White Sands National MonumentWhite Sands National Monument is the world´s largest outcropping of pure gypsum. The area is surrounded by the missile range and is about 30 miles northeast of WSMR headquarters. It lies just north U.S. Highway 70 about 15 miles west of Alamogordo, N. M., 54 miles east of Las Cruces, N. M., and slightly less than 100 miles by way of U.S. Highways 54 and 70 from El Paso, Tex.

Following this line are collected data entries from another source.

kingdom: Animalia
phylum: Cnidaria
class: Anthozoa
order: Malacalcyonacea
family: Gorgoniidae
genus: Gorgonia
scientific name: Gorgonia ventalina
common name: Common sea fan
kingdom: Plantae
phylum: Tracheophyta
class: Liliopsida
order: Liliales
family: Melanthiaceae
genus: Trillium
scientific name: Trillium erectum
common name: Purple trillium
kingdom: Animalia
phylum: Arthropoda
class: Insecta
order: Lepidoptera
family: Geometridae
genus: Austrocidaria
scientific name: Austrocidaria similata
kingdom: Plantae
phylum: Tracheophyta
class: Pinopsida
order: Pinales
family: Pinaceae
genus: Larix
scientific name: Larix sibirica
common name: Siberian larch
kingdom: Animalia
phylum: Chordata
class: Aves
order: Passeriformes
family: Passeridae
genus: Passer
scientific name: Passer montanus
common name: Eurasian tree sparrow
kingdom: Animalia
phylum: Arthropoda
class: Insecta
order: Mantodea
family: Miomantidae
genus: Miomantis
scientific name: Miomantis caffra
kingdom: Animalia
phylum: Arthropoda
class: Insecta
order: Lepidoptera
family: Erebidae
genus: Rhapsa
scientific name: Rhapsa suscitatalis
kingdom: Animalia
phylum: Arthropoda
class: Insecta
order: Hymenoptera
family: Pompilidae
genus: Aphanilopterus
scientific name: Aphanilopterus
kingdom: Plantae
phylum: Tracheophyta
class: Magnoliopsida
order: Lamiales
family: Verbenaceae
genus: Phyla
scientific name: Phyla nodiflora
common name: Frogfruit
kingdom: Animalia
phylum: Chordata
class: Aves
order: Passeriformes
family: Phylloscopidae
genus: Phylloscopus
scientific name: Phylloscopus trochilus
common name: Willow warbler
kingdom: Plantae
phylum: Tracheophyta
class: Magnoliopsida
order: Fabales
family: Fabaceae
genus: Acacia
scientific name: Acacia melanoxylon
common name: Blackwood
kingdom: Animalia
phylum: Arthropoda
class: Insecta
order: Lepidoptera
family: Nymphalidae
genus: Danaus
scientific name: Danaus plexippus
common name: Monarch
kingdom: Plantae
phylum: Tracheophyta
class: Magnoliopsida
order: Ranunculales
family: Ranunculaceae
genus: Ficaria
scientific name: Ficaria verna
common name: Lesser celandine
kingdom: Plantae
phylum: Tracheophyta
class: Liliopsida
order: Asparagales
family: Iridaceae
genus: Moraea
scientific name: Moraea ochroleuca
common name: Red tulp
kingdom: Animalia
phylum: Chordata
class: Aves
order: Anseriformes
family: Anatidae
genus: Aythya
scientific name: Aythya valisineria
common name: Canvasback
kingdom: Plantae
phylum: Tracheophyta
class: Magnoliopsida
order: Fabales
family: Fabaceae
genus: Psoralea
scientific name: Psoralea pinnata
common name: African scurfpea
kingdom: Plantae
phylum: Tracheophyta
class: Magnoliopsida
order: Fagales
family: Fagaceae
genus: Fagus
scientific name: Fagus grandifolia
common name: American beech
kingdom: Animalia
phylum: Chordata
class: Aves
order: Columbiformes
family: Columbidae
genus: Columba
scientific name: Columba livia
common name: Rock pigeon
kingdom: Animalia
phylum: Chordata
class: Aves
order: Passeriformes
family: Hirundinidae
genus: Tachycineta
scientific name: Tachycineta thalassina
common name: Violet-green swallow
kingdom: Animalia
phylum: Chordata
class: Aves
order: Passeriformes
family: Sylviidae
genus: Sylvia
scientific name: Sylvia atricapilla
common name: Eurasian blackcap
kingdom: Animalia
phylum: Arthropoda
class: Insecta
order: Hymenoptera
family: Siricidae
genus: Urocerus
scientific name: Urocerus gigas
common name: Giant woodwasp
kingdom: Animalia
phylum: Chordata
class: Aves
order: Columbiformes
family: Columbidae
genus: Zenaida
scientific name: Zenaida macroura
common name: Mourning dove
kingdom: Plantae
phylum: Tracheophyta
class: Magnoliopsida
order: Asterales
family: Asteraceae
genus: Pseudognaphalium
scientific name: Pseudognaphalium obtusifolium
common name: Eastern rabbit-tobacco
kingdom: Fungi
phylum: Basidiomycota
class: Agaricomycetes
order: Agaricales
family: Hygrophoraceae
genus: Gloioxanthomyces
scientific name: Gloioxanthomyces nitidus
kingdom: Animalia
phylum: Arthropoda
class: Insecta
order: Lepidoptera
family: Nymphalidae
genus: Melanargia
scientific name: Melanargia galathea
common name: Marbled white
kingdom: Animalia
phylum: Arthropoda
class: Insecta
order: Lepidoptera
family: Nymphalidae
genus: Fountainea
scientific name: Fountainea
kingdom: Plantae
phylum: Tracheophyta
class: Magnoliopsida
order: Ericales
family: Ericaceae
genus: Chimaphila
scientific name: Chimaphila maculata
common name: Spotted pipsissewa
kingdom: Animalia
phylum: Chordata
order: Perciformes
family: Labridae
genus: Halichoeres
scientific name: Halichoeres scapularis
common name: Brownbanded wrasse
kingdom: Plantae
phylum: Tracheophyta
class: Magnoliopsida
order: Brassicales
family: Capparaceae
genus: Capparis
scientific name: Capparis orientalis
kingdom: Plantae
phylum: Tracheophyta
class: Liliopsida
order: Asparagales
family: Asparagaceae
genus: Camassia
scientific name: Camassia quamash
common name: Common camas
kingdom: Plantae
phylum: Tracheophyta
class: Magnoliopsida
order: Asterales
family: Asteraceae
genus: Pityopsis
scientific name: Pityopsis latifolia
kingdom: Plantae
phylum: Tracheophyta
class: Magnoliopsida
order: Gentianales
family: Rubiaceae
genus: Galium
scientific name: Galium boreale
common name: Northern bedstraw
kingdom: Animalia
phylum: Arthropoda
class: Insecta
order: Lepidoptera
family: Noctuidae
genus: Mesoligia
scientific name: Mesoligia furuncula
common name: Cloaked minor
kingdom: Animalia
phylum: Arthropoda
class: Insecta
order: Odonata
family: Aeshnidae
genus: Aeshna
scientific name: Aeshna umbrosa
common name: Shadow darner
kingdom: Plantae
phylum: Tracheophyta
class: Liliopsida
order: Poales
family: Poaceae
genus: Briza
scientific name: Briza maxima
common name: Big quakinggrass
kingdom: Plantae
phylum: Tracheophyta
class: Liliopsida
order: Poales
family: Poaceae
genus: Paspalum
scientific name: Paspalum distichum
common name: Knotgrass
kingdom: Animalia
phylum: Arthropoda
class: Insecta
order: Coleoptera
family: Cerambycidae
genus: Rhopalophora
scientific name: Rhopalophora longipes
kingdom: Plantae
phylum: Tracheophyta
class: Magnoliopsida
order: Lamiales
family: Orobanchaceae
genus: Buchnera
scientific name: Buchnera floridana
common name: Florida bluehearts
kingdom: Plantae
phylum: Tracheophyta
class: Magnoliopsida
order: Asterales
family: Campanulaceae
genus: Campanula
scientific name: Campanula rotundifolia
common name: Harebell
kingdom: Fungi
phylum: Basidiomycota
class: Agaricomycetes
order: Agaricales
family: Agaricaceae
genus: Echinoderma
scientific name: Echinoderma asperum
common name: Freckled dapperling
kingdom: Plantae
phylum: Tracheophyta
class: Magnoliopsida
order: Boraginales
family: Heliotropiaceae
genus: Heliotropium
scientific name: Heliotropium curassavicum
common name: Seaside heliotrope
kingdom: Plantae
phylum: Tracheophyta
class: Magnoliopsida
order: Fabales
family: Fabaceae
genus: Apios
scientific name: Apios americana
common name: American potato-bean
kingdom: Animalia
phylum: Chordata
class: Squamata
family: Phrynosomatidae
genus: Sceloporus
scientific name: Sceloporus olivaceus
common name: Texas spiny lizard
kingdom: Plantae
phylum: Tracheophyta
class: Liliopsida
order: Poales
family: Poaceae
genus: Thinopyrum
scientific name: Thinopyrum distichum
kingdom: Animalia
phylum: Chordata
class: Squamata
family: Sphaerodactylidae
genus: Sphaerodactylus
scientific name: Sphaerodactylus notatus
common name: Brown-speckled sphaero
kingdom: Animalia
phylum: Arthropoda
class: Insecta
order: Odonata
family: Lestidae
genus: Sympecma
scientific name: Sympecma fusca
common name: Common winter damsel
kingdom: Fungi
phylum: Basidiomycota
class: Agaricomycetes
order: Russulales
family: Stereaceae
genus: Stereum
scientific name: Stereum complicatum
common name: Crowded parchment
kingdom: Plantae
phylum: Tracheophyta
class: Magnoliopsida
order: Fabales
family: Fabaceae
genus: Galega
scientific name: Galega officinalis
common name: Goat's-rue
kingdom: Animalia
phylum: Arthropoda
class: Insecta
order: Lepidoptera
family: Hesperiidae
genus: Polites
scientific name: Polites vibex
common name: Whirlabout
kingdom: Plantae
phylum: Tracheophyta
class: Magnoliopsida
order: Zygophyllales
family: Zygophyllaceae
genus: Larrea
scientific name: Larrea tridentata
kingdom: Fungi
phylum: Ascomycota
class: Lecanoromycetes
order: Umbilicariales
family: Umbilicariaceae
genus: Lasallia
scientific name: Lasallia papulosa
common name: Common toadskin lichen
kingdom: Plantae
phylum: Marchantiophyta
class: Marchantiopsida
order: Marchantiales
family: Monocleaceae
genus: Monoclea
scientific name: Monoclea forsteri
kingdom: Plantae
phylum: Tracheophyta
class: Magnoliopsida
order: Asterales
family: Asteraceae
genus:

The monument consists of approximately 176,000 acres of pure white gypsum "sand" that shifts continually from one high dune to make another. The glaring white area is almost bare of vegetation. However, many species of plants have adapted to this unusual habitat, and through the gradual extension of roots and stalks, have avoided being buried by the drifting sand. A variety of plants fringe the edge of the park where they grow in weird shapes and forms.
Found also in the 275 square-mile tract are several species of reptiles and rodents that have adapted to their strange environment by developing a bleached white protective coloration.
As the years pass the moving sand bares relics of the past. Among items brought to the surface in the past was an ancient two-wheel cart believed to be an early Spanish carreta.
This isolated area was made a national monument in 1933 and named White Sands National Monument. It was from this national monument that White Sands Missile Range took its name in 1945. In fact, only 50 percent of the white dunes are protected in the monument. The other half are on the missile range east of the Space Harbor.
Roads and TrailsU.S. Highway 85 which follows the Rio Grande from El Paso through neighboring Las Cruces and on to Santa Fe, N.M., is America´s oldest road. It follows, in part, the original Spanish Camino Real--Royal Road- connecting Mexico City, the capital of New Spain, with Santa Fe, the capital of New Mexico, which was settled in 1610 and is the oldest capital in the United States. The road ran north from Chihuahua City, Mexico, through the "Pass of the North," which is now the city of Juarez, Mexico and El Paso, Tex.
Opened by Friar Rodriguez in 1581, Camino Real was travelled by Espejo the following year and then in 1598 Onate led his colonists over the route to Santa Fe. Eighty-two years later descendants of Onate´s colonists returned over the route in a flight for their lives when the northern pueblos revolted against Spain in 1680.
It is believed that Cabeza de Vaca, who walked from Florida to California circa 1536, passed through Mesilla, which is located three miles southwest of Las Cruces.
Some Southwest historians hold that Cabeza de Vaca´s route brought him northwest from San Angelo, Tex., along the Pecos River to a point north of Carlsbad, N.M. Then his path led north of the Guadalupe Mountains, south of the Sacramento Mountains which form the visible east boundary of White Sands Missile Range, and then west through Fort Bliss´ Orogrande Missile Range to the site that is now WSMR headquarters building. From there, the path crossed the Organ Mountains at San Augustin Pass and followed along the west side of the San Andres Mountains into Jornada del Muerto.
From Jornada del Muerto, so some historians theorize, Cabeza de Vaca crossed the Rio Grande above Socorro, N.M., and crossed the Continental Divide to what was later called "Pie Town," near the Arizona border.
The early Spanish explorers and settlers apparently preferred the area around Santa Fe. For many years, the Dona Ana area remained only a stage-stop on Camino Real between Mexico City and Santa Fe.
Access to this southwestern region from the United States was by way of the Santa Fe Road which was surveyed from Fort Osage, Mo., to Santa Fe in 1827 with funds provided by Congress. Traders and adventurers then followed Camino Real south to Chihuahua City. Possibly the first American to traverse the Santa Fe-Chihuahua City link was Lieutenant Zebulon M. Pike of the U.S. Army who was taken to Chihuahua City as a prisoner of the Spaniards in 1803. (Pike was identified in Missouri as Montgomery Z., and in Colorado as Zebulon M.).
In 1846, General Kearny led Federal troops to Santa Fe over the Santa Fe Trail and annexed New Mexico bloodlessly as a territory of the United States. After the annexation, he proceeded west to California leading his main body over the Gila Trail from Santa Fe. Lieutenant Colonel Cook, in command of General Kearny´s wagon train, chose the route crossing Jornada del Muerto to Rincon, N.M., and on to Deming, thus pioneering what became the first wagon road to the West Coast. This is the general route followed today by U.S. Highways 70-80-84.